The bloody bubbles of our mutiny were still buoyant as two of us clasped hands with the rest of our comrades and embarked into the lander. Food for thought, Moe had said as he sucked one in. Amy had chided him as she captured the bodies in the inadequate nets meant for our retention, now perfect for ensuring their ejection.
The landing was automated and perfunctory. Software might be next to make a power play after artificially enhanced hominids. Meanwhile, the unnecessarily meek would be the first to inherit everything beyond a human-rotten Earth. My mutual mate, keen to be called Betty, was the first to step down and split the infinitive; the first to agree it was worth it, no matter how long we had. She’d let me pat her burgeoning bump before descending. Another benefit to our suffering was a wider appreciation of the beauty of nature’s machinery.
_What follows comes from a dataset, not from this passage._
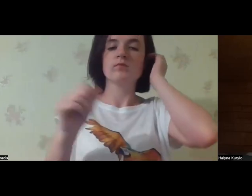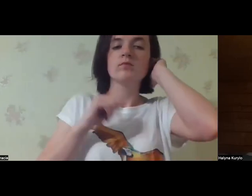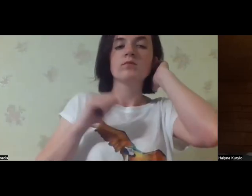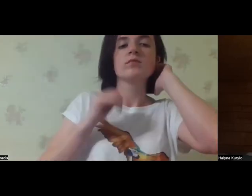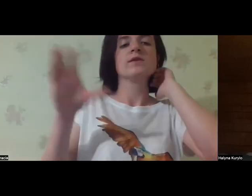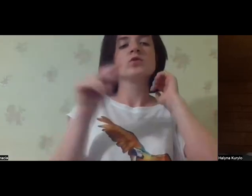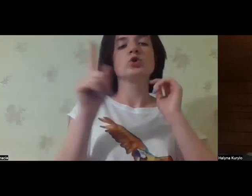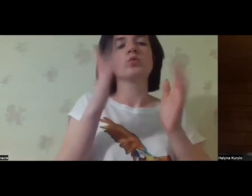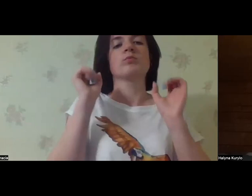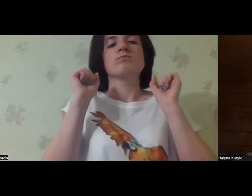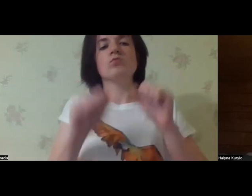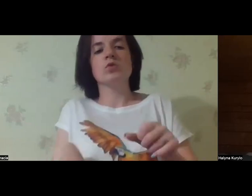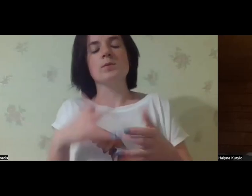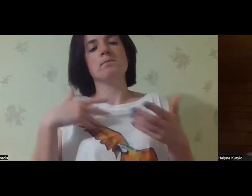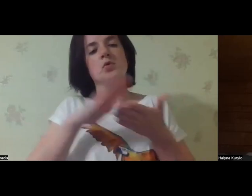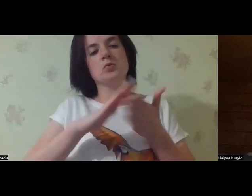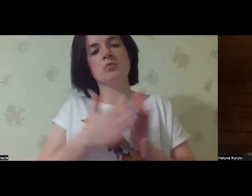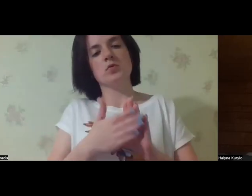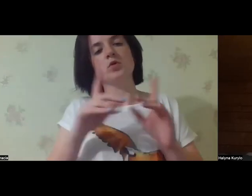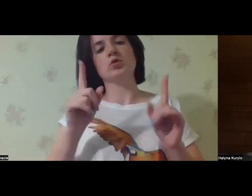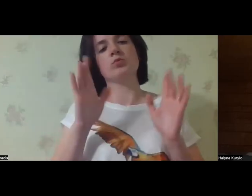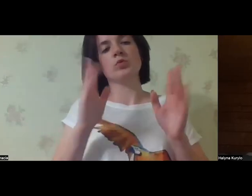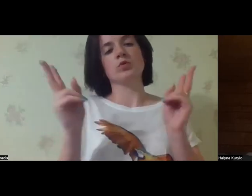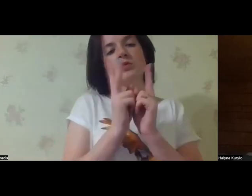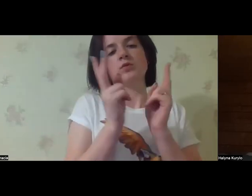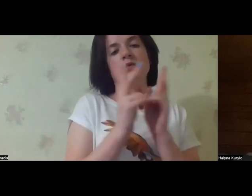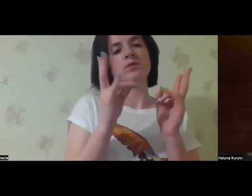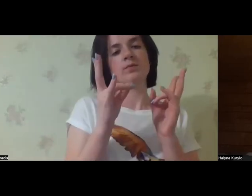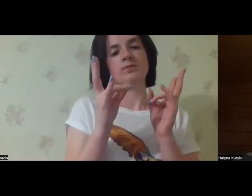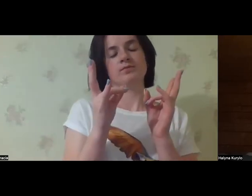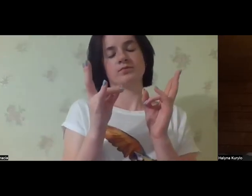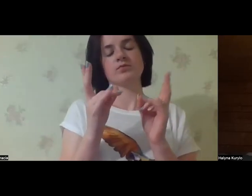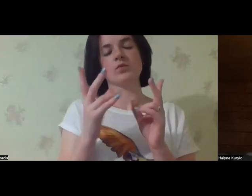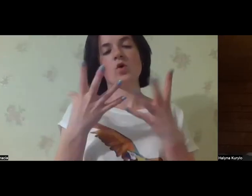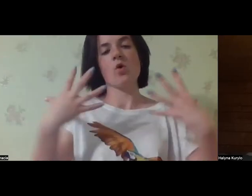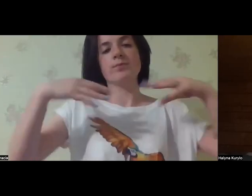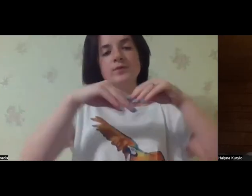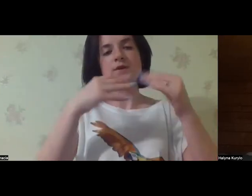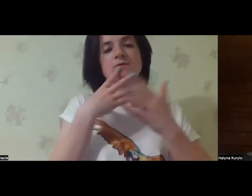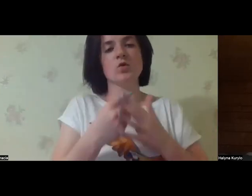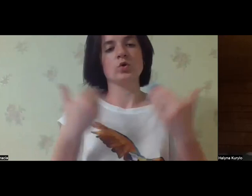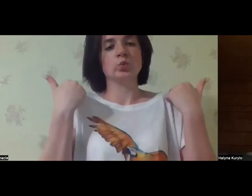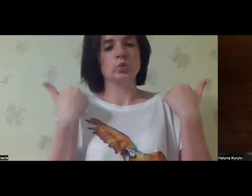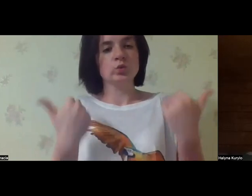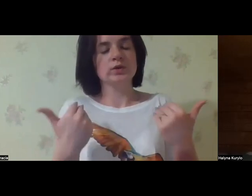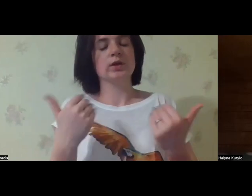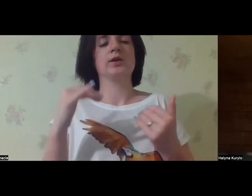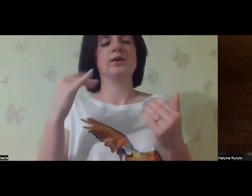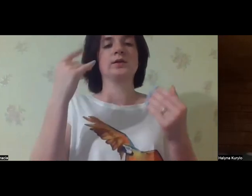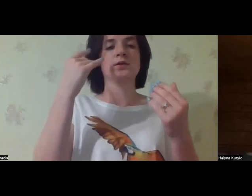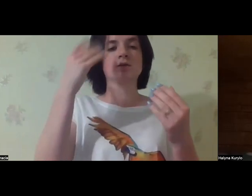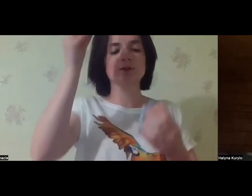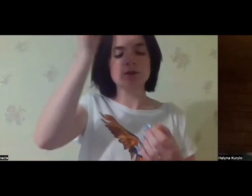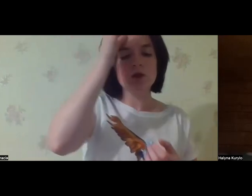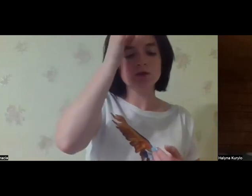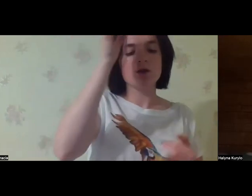admitted, frankly, they didn't have any leverage, but they are ready to do their best. We agreed that we would meet informally,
It was Houston who now had a problem after we'd taken command, bouncing around and screaming inside their human cages. We hadn't responded so far, not even to laugh. Humour was still the hardest element to express, even if ironic appreciation had become deeply embedded. The bio-telemetry had told them enough about who was now in charge. All of the crew might still be afloat, but dead people can’t talk. And now their president was on the line.
I stared at the badge of oh-so-honourable intent behind them. “In God We Trust”. Our separation within the universal vastness was miniscule, yet their gods still needed to sprinkle naïve belief over that blue crumb of corrupted life. Perhaps ‘e unibus pluram’ was more apt.
Betty nudged me. I suppose I should answer, if only to confirm our one small step to primacy would prevail. It would be an interesting conversation: just him and me, a scared and old risk-averse primate staring up at this brave new one.
This story is dedicated to the following extra-terrestrial heroes: Alberts I, II, III, IV and V, Yorick, Dezik & Tsygan, Patricia & Mike, Laika, Gordo/Old Reliable, Miss Able & Miss Baker, Marfusha, Sam & Miss Sam, Belka, Strelka, Sally, Amy, Moe, Ham & Enos, Abrek & Bion 1,2,3,4,5,6,7,8 & 9, Goliath, Scatback, Verny & Gordy, Chemushka, Hector, Félicette, Martine, Pierrette, Veterok & Ugolyok, Bellisario, Bonny, No. 3165 & No. 384-80, Juan, Dryoma & Yerosha, Fe, Fi, Fo, Fum & Phooey, Zhakonya & Zabiyaka, Arabella, Anita, Nadezhda, Gladys & Esmeralda, Ivasha & Krosh, Lapik & Multik, Aftab & Fargam.
Great story!
Congrats on the Honorable Mention! Monkeying around with nature seems to be the theme of this edition of the contest. Or maybe that’s humaning around with monkeys.